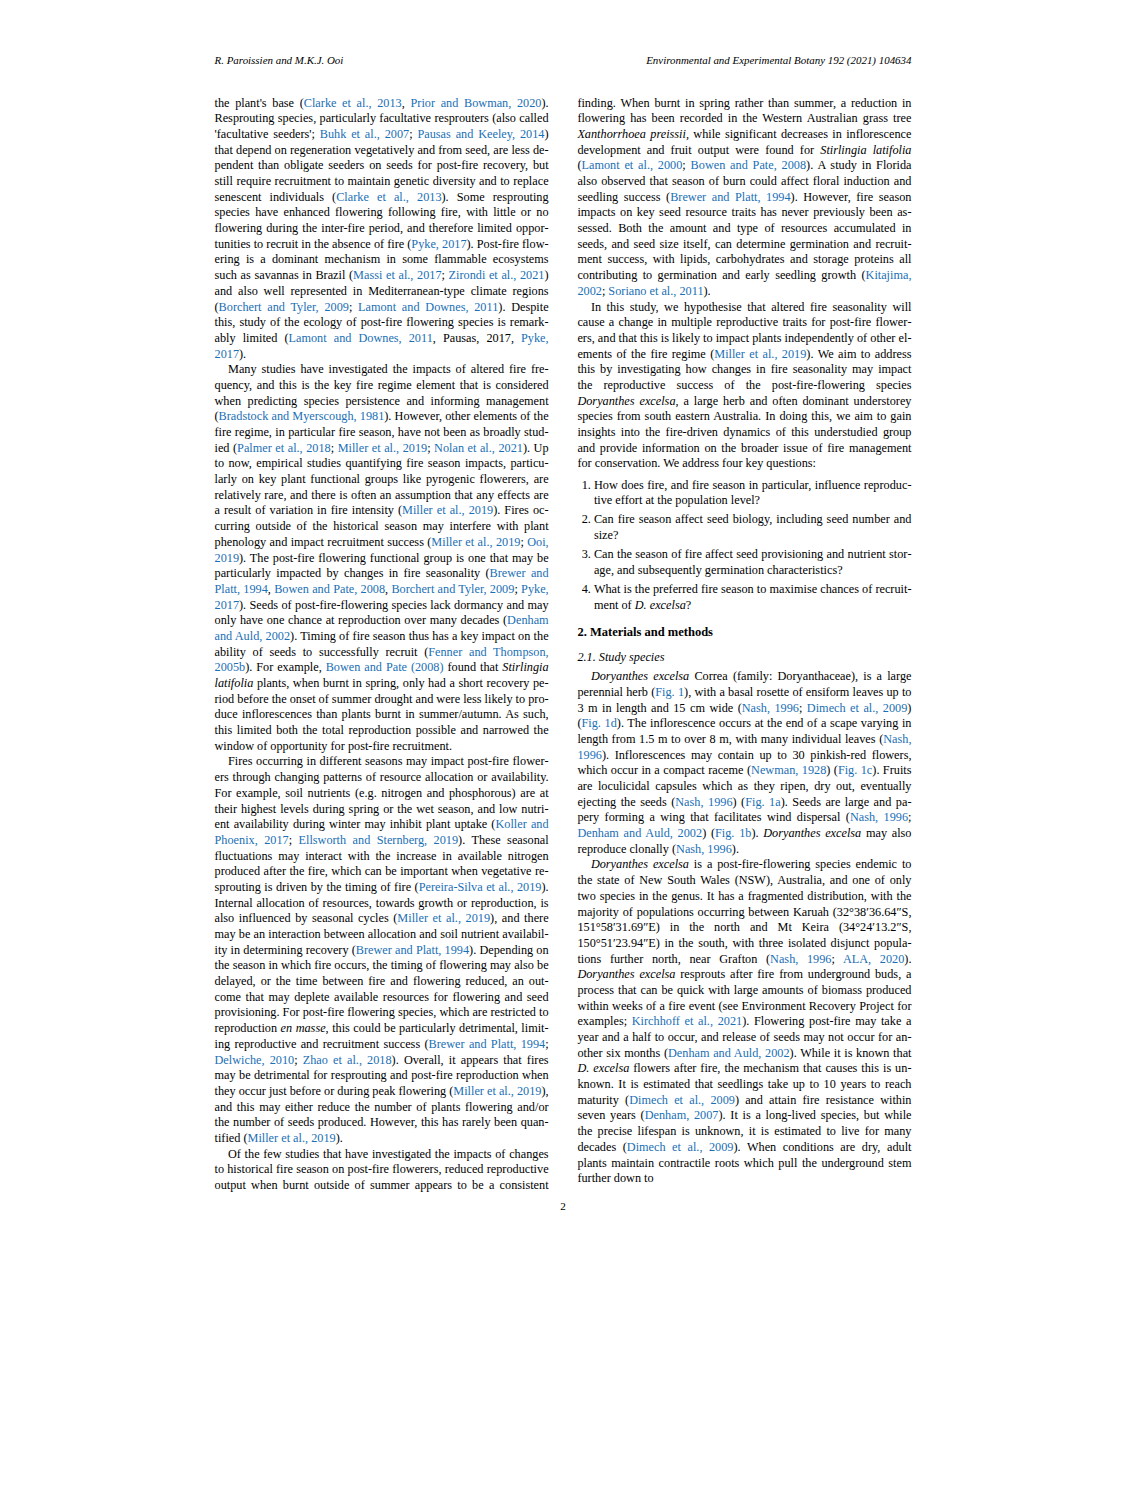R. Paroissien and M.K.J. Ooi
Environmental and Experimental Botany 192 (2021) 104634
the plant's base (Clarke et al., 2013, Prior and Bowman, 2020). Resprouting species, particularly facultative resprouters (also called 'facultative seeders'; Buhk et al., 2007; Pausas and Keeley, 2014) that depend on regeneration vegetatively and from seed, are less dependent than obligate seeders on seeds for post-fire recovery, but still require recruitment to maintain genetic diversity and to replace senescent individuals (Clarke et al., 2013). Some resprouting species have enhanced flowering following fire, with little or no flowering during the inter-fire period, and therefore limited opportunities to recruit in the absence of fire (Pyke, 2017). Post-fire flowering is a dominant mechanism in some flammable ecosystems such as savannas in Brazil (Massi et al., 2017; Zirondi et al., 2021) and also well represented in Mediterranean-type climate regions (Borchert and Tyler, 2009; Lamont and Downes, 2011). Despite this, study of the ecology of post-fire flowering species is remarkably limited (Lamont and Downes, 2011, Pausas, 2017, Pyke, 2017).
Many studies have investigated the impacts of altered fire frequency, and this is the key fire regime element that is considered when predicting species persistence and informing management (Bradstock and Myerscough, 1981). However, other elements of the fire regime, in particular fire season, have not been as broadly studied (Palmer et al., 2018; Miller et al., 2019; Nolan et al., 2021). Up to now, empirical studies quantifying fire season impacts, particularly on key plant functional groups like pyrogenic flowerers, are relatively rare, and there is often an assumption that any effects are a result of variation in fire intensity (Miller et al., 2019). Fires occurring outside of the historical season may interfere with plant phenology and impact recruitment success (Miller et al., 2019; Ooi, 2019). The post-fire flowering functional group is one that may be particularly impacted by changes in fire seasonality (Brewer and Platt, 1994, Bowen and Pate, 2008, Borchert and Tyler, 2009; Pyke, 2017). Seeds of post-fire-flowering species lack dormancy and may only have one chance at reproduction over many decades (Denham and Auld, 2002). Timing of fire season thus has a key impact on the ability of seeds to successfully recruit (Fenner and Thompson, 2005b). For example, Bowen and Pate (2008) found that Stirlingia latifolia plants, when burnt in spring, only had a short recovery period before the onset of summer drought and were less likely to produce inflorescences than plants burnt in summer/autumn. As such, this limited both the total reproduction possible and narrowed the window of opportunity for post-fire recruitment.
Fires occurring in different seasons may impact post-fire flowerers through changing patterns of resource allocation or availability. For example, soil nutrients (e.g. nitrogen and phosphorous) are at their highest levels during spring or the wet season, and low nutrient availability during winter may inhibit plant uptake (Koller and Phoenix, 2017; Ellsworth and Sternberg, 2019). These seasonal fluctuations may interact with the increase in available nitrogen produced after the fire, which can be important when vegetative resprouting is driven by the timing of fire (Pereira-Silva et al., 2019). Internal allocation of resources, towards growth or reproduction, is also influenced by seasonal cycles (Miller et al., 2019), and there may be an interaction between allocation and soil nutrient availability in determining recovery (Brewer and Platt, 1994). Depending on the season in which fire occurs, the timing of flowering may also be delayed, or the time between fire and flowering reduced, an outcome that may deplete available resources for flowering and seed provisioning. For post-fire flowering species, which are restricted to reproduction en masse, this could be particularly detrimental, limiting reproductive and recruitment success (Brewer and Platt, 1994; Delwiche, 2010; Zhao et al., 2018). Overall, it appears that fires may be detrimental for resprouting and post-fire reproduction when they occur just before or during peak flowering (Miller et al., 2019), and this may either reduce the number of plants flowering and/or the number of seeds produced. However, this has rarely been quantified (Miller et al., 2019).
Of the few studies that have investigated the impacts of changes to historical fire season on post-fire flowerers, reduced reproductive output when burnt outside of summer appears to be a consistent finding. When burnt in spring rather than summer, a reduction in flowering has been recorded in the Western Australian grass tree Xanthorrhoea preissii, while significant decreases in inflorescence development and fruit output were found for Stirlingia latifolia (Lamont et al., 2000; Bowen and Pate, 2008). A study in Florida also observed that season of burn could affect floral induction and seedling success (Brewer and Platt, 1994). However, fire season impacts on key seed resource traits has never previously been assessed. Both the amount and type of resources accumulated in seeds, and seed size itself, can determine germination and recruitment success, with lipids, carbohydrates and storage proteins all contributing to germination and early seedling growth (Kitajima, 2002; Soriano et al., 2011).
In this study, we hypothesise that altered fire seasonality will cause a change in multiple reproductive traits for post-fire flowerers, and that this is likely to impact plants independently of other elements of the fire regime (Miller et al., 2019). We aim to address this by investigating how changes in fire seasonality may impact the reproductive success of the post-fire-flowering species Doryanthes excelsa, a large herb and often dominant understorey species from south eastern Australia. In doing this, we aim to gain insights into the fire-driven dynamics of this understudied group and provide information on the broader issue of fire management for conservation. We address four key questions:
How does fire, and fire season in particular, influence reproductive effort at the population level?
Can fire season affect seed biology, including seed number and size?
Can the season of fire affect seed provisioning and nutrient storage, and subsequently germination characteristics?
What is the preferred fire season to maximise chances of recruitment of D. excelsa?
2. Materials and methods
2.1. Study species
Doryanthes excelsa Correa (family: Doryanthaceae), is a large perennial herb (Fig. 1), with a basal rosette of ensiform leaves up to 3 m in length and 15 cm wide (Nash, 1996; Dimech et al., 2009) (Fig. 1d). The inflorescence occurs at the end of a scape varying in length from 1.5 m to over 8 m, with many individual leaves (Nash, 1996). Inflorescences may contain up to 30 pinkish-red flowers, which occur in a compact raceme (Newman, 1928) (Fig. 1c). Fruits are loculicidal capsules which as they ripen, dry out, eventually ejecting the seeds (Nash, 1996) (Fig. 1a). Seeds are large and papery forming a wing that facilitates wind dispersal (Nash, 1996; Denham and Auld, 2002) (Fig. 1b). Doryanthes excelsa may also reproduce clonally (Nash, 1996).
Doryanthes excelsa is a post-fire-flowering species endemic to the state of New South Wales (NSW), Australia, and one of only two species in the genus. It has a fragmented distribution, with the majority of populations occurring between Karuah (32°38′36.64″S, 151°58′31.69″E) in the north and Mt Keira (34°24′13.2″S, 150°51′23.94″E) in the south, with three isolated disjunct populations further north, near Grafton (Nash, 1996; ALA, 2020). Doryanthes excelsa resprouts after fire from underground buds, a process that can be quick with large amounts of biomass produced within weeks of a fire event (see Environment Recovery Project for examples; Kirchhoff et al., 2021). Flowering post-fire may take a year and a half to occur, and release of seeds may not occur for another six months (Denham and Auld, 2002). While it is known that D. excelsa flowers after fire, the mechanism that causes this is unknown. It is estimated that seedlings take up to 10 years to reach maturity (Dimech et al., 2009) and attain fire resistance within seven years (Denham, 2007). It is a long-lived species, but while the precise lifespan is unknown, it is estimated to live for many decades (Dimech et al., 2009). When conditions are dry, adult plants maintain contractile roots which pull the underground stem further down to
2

▶ **What to work on**
Using the material above, return every line that holds the string "storage".

▶ **Answer area**
Of the few studies that have investigated the impacts of changes to historical fire season on post-fire flowerers, reduced reproductive output when burnt outside of summer appears to be a consistent finding. When burnt in spring rather than summer, a reduction in flowering has been recorded in the Western Australian grass tree Xanthorrhoea preissii, while significant decreases in inflorescence development and fruit output were found for Stirlingia latifolia (Lamont et al., 2000; Bowen and Pate, 2008). A study in Florida also observed that season of burn could affect floral induction and seedling success (Brewer and Platt, 1994). However, fire season impacts on key seed resource traits has never previously been assessed. Both the amount and type of resources accumulated in seeds, and seed size itself, can determine germination and recruitment success, with lipids, carbohydrates and storage proteins all contributing to germination and early seedling growth (Kitajima, 2002; Soriano et al., 2011).
Can the season of fire affect seed provisioning and nutrient storage, and subsequently germination characteristics?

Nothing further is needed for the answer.